The garden is designed throughout to accurately replicate a Japanese tea garden, albeit on a smaller scale. It begins as one enters through a threshold (gate) and entices the visitors to enter into a more spiritual world, leaving the cares of their life behind. The gateway includes bamboo pieces on the doors.
At the entrance a plaque will welcome visitors reflecting the purpose inviting the visitors to “Waft with its Waters, Remain with its Rocks, Flow through its Flowers, Species upon species, spaced to grow, to bloom, to seed together, Divine with the dignity of their mutual respect, Affirming life, like Fujiya Kawashima.”
A weeping bald cypress tree welcomes the guests near the entrance. Other notable plants include a Japanese black pine, a Yoshino cherry tree which is very similar to the cherry trees in our nation’s capital, a leather leaf Japanese maple tree, wisteria and a bloodgood Japanese maple.
Stone Japanese lanterns will be placed under some of the trees.
In addition to the cut bamboo on the gate, bamboo shoots will be planted outside the back fence and grow there.
The exit gate connects visitors with the “Serenity Garden” area at Simpson Park, where there is a waterfall and pond.
Mrs. Kawashima says the path is purposely designed to allow visitors to meander and slowly enjoy the visit.
The garden includes a tsukubai or washbasin for ceremonial cleansing. The lanterns serve to guide the way and the machiai or waiting area is where guests prepare for sado, the tea ceremony.
In a tea garden the focus is on the natural world including boulders which depict the mountains, pebbles which represent streams or lakes and flat rocks representing islands in the sea of pebbles.

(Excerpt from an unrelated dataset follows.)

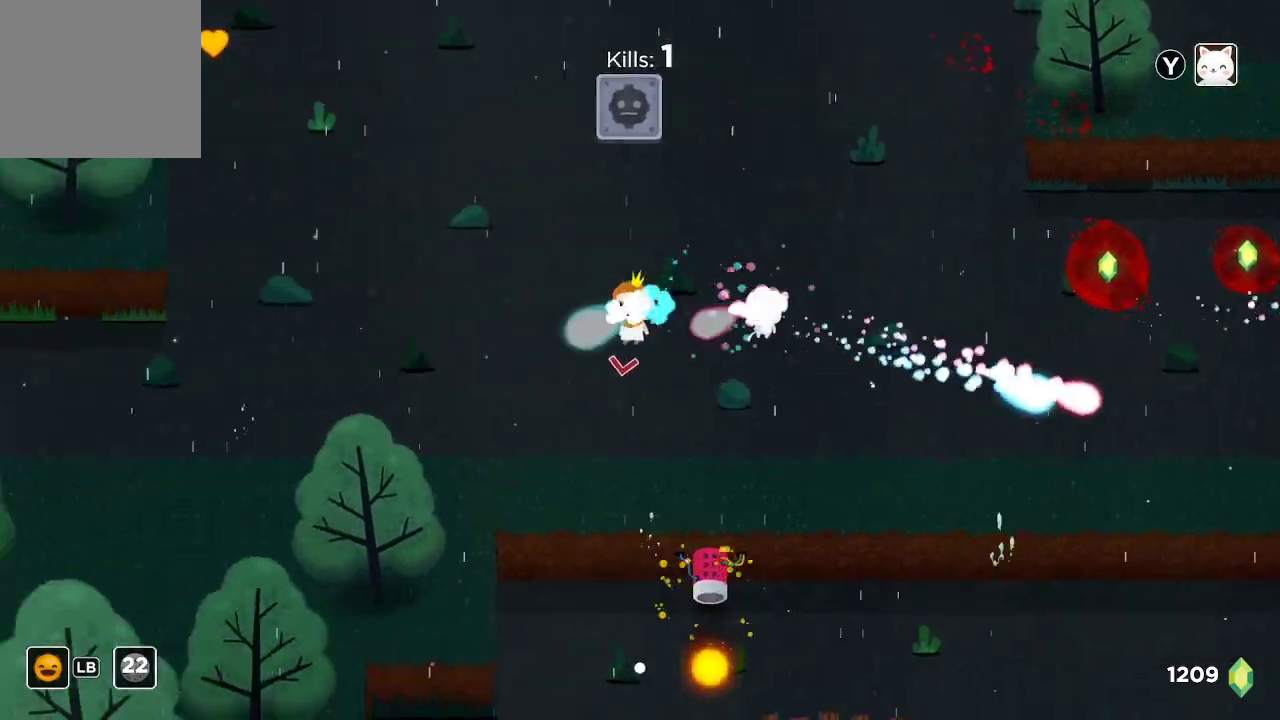
{"buttons": ["R2"], "left_stick": "down-left", "right_stick": "left", "events": [[100, "right_stick", "left"], [233, "left_stick", "center"], [367, "left_stick", "down-left"]]}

All those elements and other traditional items are all represented in the Simpson Park’s tea garden.
“This is a contemplation garden to explore mentally while seated in the machiai,” Grigore says.
The machiai is the area where a covered bench is located. It serves as a peaceful place for visitors to relax in preparation for the tea ceremony.

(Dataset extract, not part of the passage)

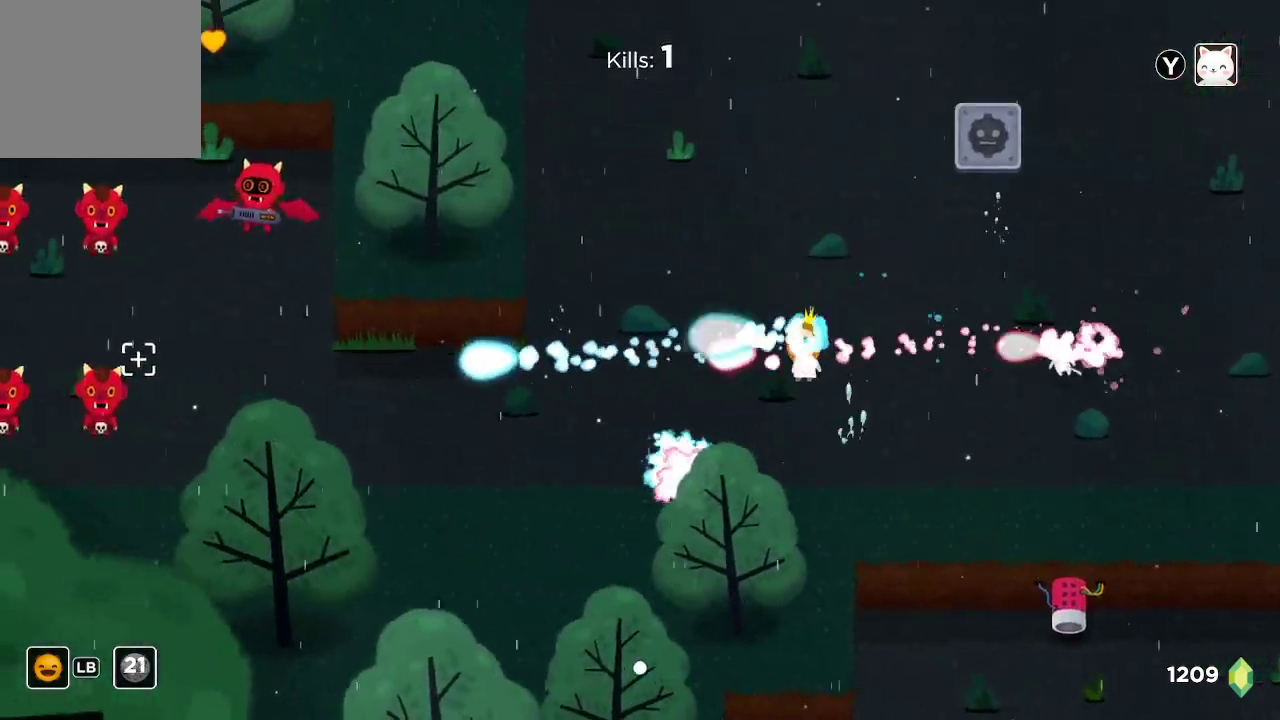
{"buttons": ["R2"], "left_stick": "left", "right_stick": "left", "events": [[433, "left_stick", "left"]]}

“This garden would not have happened without J.J. being involved,” Grigore said. “She was the driving force behind building the garden.”
The director noted how she raised the funds through the Kawashima family and friends including concerts at Kobacher Hall by Kawashima’s daughter, Kimi. The entire Kawashimi family is expected to be on hand for dedication including their son, Ken Kawashima from Toronto, Kimi Kawashima and her sons, Luc and Derek Hardink from Salt Lake City.
For the dedication ceremony on Saturday The Kazenodaichi Taiko Team from BGSU will provide Japanese drumming.
The public is invited to attend the dedication and to regularly enjoy the garden.